As far as telling them they must implement everything between the lines... we must realize that these are CS180 students, some who may never programmed before. They may not see the solution that the lab writer sees. This can become very frustrating and can lead to a lot of confusion by them. Trivial examples like the ones given are pretty straight forward, but I remember when I was taking 180, I'm sure I wanted to take paths that the TODO didn't want me to take. Was it always the right path?

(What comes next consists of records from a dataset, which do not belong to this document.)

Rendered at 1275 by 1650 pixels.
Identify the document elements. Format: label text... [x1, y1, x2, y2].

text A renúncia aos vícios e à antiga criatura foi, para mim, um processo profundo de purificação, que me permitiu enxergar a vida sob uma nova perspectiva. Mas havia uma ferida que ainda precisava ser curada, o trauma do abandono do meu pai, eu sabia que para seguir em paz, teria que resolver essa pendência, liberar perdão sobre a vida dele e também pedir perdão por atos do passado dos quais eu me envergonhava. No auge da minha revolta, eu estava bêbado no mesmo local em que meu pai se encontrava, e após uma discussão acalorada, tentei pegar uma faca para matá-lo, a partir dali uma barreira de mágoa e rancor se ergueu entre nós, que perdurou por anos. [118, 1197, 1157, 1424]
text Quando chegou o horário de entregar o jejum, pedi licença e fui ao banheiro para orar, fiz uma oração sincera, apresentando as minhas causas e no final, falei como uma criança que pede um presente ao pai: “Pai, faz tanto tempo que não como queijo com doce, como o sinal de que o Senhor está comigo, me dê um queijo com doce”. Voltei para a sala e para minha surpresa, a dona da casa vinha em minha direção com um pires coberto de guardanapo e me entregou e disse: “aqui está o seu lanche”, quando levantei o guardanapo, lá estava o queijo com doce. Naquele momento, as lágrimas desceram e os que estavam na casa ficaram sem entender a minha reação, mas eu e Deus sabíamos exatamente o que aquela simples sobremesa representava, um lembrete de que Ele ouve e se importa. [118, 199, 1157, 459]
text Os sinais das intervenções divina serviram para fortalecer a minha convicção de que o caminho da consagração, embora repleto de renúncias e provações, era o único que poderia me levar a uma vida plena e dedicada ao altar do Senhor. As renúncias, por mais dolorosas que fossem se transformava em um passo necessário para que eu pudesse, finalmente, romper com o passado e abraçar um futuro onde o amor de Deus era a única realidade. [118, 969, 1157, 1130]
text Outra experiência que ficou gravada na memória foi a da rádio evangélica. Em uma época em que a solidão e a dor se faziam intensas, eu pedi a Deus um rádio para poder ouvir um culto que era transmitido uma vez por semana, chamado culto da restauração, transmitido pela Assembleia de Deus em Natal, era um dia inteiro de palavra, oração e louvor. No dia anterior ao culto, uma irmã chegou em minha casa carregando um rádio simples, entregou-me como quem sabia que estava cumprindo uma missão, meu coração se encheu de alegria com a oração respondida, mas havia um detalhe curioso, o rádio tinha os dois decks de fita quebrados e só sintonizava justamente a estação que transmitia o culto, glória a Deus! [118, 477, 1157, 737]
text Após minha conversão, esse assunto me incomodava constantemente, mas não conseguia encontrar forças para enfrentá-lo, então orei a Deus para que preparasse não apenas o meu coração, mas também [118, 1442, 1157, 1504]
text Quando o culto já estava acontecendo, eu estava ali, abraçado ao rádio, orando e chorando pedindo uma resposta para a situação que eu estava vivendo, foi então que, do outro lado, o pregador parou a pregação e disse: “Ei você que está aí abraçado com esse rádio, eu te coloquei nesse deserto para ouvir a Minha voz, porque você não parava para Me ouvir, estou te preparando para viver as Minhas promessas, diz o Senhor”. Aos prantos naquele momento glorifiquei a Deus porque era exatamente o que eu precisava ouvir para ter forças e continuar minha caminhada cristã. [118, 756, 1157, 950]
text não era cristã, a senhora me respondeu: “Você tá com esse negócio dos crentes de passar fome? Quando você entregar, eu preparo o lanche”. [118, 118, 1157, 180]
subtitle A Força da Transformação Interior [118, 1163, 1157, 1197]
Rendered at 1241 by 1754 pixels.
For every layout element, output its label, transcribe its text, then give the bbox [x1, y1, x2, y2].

No, probably not... but I wouldn't say it was necessarily _wrong_ either.

saiyr said...

The testing part could be unit tested, but you still require a script to substitute chunks of code out individually, because unit testing will fail if your code doesn't compile. Unit testing is meant to test correctness of compiling code, not whether or not code compiles; that's what the compiler is for.

saiyr said...

Actually, I take part of that back. Unit testing isn't fine grained enough, as far as I can tell, to test parts of a method. If you have three TODOs in a method, how would you grade them separately? I've done a fair share of unit testing with whatever ships with VSTS, and I'm pretty sure that it's not possible, but maybe I'm wrong.

In addition, a script that ran tests wouldn't really be hard to write at all. If each test had its own main, all you would have to do is compile each test and run it, which seems to be a fairly simple script to write.

Logan: CS180 will never be scratch labs; the mix was my idea from someone in CS240 telling me they didn't like having to write from scratch all of the time (probably not the type of response they expected, either). I think about a quarter of the labs will be labs written from scratch.

Concerning writing between the lines: If you write your TODOs to be fairly specific, then there shouldn't really be many solutions to it. If you leave the method blank, then they can do whatever they want, as long as it works. Maybe you could provide a more concrete example where this would happen. I think in many cases, filling in the blank describes what type of "problem" they're solving is, which kind of implies that there aren't many solutions. Making them fill in an entire method, however, allows more creativity. They should not be trying to alter the API, if that's what you're implying.